1. A method for determining the noise level; as characterized by the standard deviation, of an input video sequence corrupted by unknown noise, said method comprising the steps of:

(a) spatiotemporally filtering the input video sequence, thereby producing a filtered video sequence;

(b) estimating a standard deviation from the difference between the input video sequence and the filtered video sequence, thereby producing an estimated standard deviation; and

(c) iterating through steps (a) and (b) using the estimated standard deviation previously obtained from step (b) to perform the filtering in step (a) until the value of the noise level approaches the unknown noise of the input video sequence, whereby the noise level is then characterized by a finally determined standard deviation.

2. The method of claim 1 wherein the iterations in step (c) are carried out until the change in estimated noise level is less than a predetermined threshold.
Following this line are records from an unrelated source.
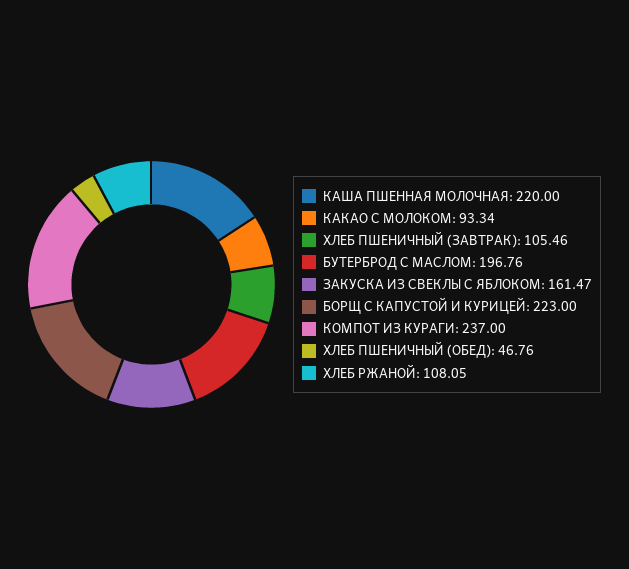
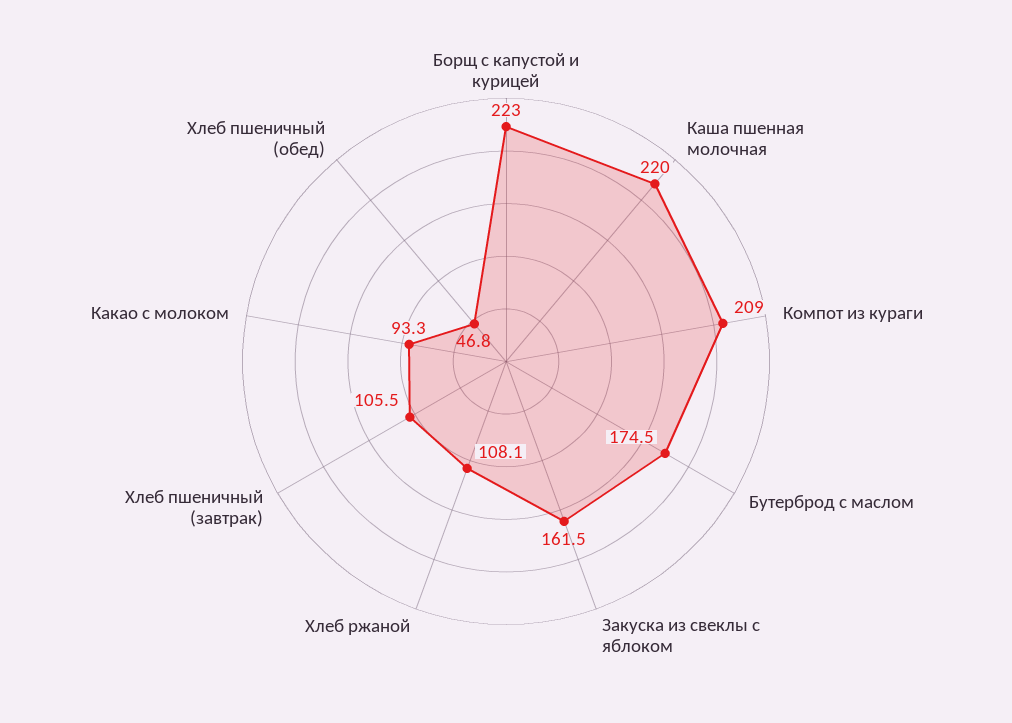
  {
    "КАША ПШЕННАЯ МОЛОЧНАЯ": 220,
    "КАКАО С МОЛОКОМ": 93.34,
    "ХЛЕБ ПШЕНИЧНЫЙ (ЗАВТРАК)": 105.46,
-   "БУТЕРБРОД С МАСЛОМ": 196.76,
+   "БУТЕРБРОД С МАСЛОМ": 174.5,
    "ЗАКУСКА ИЗ СВЕКЛЫ С ЯБЛОКОМ": 161.47,
    "БОРЩ С КАПУСТОЙ И КУРИЦЕЙ": 223,
-   "КОМПОТ ИЗ КУРАГИ": 237,
+   "КОМПОТ ИЗ КУРАГИ": 209,
    "ХЛЕБ ПШЕНИЧНЫЙ (ОБЕД)": 46.76,
    "ХЛЕБ РЖАНОЙ": 108.05
  }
3. The method of claim 1 wherein the iterations in step (c) are carried out until a predetermined number of iterations has been reached.

4. The method of claim 1 wherein step (a) employs motion estimation and compensation to establish temporal trajectories of moving points and enhance temporal correlation between points across frames.

5. The method of claim 1 wherein the spatiotemporal filtering of step (a) reduces random noise independent of video structure.

6. The method of claim 2 wherein a fast median estimation method is employed for efficient computation.

7. The method of claim 1 wherein the finally determined standard deviation corresponding to the noise level is used to reduce noise in the input video sequence through spatiotemporal filtering.

8. The method of claim 7 wherein the finally determined standard deviation corresponding to the noise level is used to evaluate video quality without using a reference video input corresponding to a ground truth value.

9. A computer storage medium having instructions stored therein for causing a computer to perform the method of claim 1.

10. System for determining the noise level, as characterized by the standard deviation, of an input video sequence corrupted by unknown noise, said system comprising:

a spatiotemporal filtering module for processing the input video sequence, thereby producing a filtered video sequence;

a noise estimation module for estimating a standard deviation from the difference between the input video sequence and the filtered video signal, thereby producing an estimated standard deviation; and

means interconnecting the filter and the noise estimation module for iterating through the modules using the estimated standard deviation previously obtained from the noise estimation module to perform the filtering in the spatiotemporal filtering module until the value of the noise level approaches the unknown noise, whereby the noise level is then characterized by a finally determined standard deviation.

11. A spatiotemporal filter for reducing noise in an input video sequence without using a reference video indicative of a ground truth value, wherein the spatiotemporal filter uses the finally determined standard deviation produced by the system of claim 10.